Parameter Update: 2026-11

"big brain model" edition

Parameter Update: 2026-11

I might be falling for the hype again, by genuinely excited about Mythos (hope it's not April fools?)

Google

Gemini 3.1 Flash Live

It's been a minute since audio-to-audio models received a significant upgrade, so it's good to see that people are still working on them. Google's new model is faster, has better function calling, and a much longer context window. In my experience, the old Gemini Live model was usually outperformed by GPT-Realtime, so I am happy to see Google not just catching up by beating OpenAI by some margin.

TurboQuant

Despite the original paper being released around a year ago, this week a new blog post catapulted TurboQuant into the our collective consciousness. The trick is relatively straightforward: Use PolarQuants to compress the KV cache of transformer models, leading to a ~6x memory reduction (for the cache specifically).

That by itself is cool, but probably wouldn't be newsworthy. What was though: This news "breaking" somehow lead to the first decline in memory prices in recent months, with Micron stock crashing around 15% over the past week (or maybe it was just the OpenAI stuff causing a drop in demand?).

Anthropic: Claude Mythos / Capybara

A CMS misconfiguration on Anthropic's website leaked a draft for an announement of something called "Claude Mythos" or "Claude Capybara". Thankfully, someone was quick enough to save it before it was deleted, so we have actual quotes to pull.
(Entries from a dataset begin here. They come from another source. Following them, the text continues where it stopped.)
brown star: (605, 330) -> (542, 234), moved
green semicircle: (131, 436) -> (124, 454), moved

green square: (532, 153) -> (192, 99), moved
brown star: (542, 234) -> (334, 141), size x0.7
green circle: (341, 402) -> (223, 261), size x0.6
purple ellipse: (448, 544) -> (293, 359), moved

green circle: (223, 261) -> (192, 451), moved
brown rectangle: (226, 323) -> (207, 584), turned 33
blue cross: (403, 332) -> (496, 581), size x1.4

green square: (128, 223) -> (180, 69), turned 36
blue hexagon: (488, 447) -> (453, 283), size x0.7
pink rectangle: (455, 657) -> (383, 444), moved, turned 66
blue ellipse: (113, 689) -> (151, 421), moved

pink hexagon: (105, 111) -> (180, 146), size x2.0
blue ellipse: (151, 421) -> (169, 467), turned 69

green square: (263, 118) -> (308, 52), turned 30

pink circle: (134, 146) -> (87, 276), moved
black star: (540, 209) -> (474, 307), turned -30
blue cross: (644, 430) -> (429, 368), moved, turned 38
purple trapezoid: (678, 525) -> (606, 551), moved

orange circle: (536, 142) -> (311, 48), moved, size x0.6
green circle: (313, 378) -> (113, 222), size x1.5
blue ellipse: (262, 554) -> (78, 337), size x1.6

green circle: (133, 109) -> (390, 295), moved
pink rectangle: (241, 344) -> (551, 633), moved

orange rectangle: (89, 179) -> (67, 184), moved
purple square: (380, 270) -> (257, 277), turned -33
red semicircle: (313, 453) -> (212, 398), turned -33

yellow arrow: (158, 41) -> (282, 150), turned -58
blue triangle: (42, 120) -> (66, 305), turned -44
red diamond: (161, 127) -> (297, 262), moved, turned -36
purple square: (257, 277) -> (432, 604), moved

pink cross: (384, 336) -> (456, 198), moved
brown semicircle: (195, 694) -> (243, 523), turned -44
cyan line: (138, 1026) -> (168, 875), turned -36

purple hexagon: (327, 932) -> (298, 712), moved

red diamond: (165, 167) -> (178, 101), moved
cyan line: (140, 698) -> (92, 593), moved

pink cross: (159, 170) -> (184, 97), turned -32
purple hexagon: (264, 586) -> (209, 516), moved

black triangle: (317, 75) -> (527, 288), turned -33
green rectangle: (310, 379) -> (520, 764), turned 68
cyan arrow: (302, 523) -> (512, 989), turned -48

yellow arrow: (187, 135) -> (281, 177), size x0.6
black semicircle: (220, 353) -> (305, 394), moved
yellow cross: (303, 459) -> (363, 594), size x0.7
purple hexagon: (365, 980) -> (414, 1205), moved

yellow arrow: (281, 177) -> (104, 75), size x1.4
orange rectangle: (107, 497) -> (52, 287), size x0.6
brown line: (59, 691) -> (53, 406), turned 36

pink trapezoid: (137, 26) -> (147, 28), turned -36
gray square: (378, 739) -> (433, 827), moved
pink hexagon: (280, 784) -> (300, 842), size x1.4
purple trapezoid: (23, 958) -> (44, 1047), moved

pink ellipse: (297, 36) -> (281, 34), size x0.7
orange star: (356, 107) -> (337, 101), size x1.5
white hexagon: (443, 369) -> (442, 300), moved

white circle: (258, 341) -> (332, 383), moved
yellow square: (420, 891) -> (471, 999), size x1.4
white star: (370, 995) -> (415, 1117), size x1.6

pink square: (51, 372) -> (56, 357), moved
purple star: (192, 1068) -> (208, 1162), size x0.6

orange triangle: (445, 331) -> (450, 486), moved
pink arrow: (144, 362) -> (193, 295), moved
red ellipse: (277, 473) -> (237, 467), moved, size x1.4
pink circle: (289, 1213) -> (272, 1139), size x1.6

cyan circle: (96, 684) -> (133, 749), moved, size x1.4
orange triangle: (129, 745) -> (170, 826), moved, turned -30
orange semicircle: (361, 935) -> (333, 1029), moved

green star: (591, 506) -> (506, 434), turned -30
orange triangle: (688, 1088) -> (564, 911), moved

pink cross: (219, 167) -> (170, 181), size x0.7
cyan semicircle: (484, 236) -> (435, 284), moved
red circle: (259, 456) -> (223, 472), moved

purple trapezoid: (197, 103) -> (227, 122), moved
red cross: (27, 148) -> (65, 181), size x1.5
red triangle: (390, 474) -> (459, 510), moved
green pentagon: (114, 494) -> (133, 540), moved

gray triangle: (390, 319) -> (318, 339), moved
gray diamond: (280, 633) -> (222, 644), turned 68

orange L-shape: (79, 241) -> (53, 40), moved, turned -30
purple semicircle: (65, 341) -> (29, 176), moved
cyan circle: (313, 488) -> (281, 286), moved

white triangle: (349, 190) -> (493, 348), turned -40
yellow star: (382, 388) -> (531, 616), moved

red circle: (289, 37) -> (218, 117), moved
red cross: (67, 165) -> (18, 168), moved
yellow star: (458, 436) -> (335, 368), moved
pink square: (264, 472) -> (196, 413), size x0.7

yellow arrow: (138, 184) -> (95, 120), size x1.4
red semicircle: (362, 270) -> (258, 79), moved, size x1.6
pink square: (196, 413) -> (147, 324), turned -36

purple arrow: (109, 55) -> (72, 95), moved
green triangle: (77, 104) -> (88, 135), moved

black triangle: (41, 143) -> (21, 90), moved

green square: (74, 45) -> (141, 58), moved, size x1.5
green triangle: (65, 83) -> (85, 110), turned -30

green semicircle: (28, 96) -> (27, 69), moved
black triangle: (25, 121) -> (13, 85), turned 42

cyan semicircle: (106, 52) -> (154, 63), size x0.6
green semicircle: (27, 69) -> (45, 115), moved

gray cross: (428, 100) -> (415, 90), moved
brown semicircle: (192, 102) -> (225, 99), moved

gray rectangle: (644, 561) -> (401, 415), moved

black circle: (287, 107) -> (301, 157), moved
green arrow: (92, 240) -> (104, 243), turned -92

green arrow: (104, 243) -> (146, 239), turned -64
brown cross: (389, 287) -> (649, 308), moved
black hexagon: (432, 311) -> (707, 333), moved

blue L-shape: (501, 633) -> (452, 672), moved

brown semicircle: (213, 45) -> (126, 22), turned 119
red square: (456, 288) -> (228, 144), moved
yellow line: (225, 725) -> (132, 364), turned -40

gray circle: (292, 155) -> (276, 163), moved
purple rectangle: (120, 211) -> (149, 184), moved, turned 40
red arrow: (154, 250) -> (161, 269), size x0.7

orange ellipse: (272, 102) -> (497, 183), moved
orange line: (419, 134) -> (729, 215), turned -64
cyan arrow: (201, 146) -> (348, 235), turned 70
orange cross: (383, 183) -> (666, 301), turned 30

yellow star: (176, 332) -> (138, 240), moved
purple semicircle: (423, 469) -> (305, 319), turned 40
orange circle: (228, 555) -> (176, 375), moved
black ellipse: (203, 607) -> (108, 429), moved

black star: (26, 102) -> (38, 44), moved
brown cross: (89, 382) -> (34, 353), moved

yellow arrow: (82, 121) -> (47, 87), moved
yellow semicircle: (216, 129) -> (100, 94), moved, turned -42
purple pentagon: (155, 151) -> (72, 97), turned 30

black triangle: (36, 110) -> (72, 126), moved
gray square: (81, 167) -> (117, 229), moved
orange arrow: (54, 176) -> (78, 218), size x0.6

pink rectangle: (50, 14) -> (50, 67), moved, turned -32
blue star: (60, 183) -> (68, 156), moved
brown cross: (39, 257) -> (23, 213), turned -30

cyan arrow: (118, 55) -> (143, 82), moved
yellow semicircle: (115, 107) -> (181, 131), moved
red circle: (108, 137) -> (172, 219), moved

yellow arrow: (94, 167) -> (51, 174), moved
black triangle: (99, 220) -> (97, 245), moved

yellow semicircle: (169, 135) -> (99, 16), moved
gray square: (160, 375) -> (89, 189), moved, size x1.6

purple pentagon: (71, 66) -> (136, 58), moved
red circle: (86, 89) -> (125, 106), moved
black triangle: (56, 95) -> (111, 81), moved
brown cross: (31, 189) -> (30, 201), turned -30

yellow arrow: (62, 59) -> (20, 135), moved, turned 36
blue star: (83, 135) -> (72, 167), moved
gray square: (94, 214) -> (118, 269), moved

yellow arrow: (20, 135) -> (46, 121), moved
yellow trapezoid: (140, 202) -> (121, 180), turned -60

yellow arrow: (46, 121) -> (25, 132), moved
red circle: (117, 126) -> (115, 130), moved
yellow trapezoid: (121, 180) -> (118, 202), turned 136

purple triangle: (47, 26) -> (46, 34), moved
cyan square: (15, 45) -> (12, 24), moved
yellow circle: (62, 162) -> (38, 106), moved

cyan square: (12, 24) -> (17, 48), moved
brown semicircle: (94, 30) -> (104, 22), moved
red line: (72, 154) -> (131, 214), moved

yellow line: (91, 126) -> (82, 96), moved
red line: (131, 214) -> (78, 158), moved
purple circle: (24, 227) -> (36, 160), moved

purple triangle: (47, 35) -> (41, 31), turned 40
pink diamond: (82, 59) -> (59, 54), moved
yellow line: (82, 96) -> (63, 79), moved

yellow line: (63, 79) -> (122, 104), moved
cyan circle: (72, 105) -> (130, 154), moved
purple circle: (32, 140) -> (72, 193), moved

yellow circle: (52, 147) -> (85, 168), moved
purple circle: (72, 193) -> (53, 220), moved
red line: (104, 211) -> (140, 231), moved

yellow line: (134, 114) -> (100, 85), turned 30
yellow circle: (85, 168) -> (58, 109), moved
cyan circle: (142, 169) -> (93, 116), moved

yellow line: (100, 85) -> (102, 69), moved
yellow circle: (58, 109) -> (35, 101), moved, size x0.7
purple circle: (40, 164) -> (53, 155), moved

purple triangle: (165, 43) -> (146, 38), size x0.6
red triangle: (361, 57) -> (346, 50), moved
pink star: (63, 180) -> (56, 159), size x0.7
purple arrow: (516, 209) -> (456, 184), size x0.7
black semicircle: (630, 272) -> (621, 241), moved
Accoding to the blog, Mythos is "by far the most powerful AI model" Anthropic has ever deployed and reached "dramatically higher scores on tests" compared to Claude Opus 4.6. It is also apparently "very expensive to serve" and will be "very expensive to (their) customers". Rollout will happen over the next few weeks, with cybersecurity professionals being given early access to assess to harden their systems before a wider launch. After the post was removed, Anthropic let the cat out of the bag officially, confirming to Fortune that the company was testing a "new model representing 'a step change' in AI performance".

We don't have any timeline on an official announcement or release date, but the blog post mentions wider availability over the next couple weeks. As expected, people on twitter are mostly busy discussing the naming

OpenAI: Sora Shutdown

In what is probably the most-discussed news of this week, OpenAI has announced it will shutdown the Sora modal and accompanying mobile app. This comes at the same time they are also putting other sidequests (like the NSFW-mode) on hold and are reportedly renaming an interal department to "AGI Deployment". There are a few ways to interpret this. Either, they are running out of cash faster than they expected and this is their way of increasing runway (people are even claiming large parts of Project Stargate might get canned). On the other hand, given the Mythos rumors above, they might also just have a big model they want to serve and this is their way of freeing up compute and personnel to do so.

Meta: Tribe v2

Meta released a new version of their TRIBE model, scaling the same core architecture to over 500 hours of fMRI data from over 700 people, massively improving generalization. The model is designed to predict brain responses to stimuli, so the corresponding demo is equal parts dystopian and cool: You give it a stimulus (picture, sound,...) and it tells you what it thinks the neural response might look like. People on Twitter are freaking out about the implications this will have on things like advertising, but don't seem to realize that fMRI has extremely limited temporal resolution (~1 second), significantly reducing the value of their predictions. Still extremely impressive, not trying to downplay the achievement in the slightest, but people pitching the "Meta is simulating our brains to improve ad targeting" angle are probably missing the point a little.